Nach den Worten des Südwestmetall-Hauptgeschäftsführers hätten die Betriebe zwar durchweg besonnen auf die Krise reagiert, „mittlerweile steht aber vielen das Wasser schon bis zum Hals“. Vor allem die Liquidität bereite zunehmend Probleme. Dies zeige sich auch daran, dass viele Betriebe unterschiedliche finanzielle Entlastungen oder Hilfen in Anspruch genommen hätten oder vor allem planten, dies demnächst zu tun, z.B. die Stundung von Sozialversicherungsbeiträgen sowie Kredite und Bürgschaften der KfW oder der landeseigenen Förderbanken und finanzielle Soforthilfen für Kleinbetriebe.

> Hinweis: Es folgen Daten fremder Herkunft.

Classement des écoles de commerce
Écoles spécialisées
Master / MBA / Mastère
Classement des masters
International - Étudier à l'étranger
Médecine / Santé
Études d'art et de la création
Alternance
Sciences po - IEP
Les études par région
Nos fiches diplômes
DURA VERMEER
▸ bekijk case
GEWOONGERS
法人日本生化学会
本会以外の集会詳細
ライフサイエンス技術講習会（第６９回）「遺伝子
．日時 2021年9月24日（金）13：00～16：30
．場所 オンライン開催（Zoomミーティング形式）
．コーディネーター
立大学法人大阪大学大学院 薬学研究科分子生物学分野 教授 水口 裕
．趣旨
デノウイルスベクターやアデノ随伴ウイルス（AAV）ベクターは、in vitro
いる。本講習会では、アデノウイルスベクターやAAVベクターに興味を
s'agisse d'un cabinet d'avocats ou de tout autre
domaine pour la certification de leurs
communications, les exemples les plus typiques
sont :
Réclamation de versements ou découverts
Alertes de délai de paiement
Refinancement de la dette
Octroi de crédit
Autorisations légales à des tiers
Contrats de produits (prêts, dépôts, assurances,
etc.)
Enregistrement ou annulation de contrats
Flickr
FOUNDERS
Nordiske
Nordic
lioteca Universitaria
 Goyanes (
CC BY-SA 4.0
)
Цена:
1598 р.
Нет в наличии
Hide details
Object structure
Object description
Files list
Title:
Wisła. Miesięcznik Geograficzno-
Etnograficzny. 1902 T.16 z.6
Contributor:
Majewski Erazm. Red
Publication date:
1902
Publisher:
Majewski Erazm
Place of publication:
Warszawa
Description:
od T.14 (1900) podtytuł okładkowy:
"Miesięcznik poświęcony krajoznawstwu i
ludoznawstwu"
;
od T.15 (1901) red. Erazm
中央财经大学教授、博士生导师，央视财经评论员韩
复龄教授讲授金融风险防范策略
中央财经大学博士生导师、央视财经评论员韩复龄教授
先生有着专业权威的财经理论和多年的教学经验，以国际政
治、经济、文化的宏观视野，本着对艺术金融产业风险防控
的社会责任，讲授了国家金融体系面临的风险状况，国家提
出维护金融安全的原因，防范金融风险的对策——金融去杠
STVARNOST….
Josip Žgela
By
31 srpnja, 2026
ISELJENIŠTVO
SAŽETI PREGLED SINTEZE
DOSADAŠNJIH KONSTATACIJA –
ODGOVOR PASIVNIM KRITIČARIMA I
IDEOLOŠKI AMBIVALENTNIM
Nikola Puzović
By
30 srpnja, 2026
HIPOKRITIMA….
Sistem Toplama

Corona-bedingte Kündigungen von Mitarbeitern sind laut den Ergebnissen der Umfrage bisher noch die absolute Ausnahme (erst 4 % der Betriebe haben diese Option ziehen müssen). Klar sei jedoch auch, dass die Zahl der Kündigungen zunehmen werde, je länger die Krise und der Shutdown weiter Teile der Wirtschaft und des öffentlichen Lebens andauere, sagte Dick: „Wir brauchen daher zeitnah eine Perspektive zum Neustart der Industrie, sobald sich die Zahl der Neuinfektionen stabilisiert hat.“

Da selbst dann abzusehen sei, dass es Monate dauern werde, bis sich die Lage wieder einigermaßen normalisiere, bräuchte es zudem gezielte Erleichterungen für Unternehmen, die trotz Corona investieren wollten: „Auch die baldige Öffnung der Autohäuser und Zulassungsstellen würde helfen.“ Zudem stießen einige Unternehmen, die wegen der Konjunkturflaute schon länger in Kurzarbeit gegangen sind, an die 12-Monatsgrenze für die maximale Bezugsdauer. „Diese sollte der Bundesarbeitsminister schnellstmöglich auf bis zu 24 Monate verlängern, um diesen Unternehmen Luft zu verschaffen“, sagte Dick: „Und wir wollen mit unserem Sozialpartner IG Metall zeitnah darüber reden, wie wir die Betriebe jetzt auch auf tariflicher Ebene unterstützen können.“

 

* An der Umfrage haben sich insgesamt 285 verbandsgebundene Unternehmen der baden-württembergischen Metall- und Elektroindustrie mit insgesamt rund 250.000 Beschäftigten beteiligt. Unternehmen aus dem Maschinenbau waren dabei am stärksten vertreten, gefolgt von Betrieben aus den Branchen „Herstellung von Metallerzeugnissen“, „Elektrotechnik/DV-Geräte“, „Metallerzeugung/-bearbeitung“ sowie „KfZ-Herstellung“.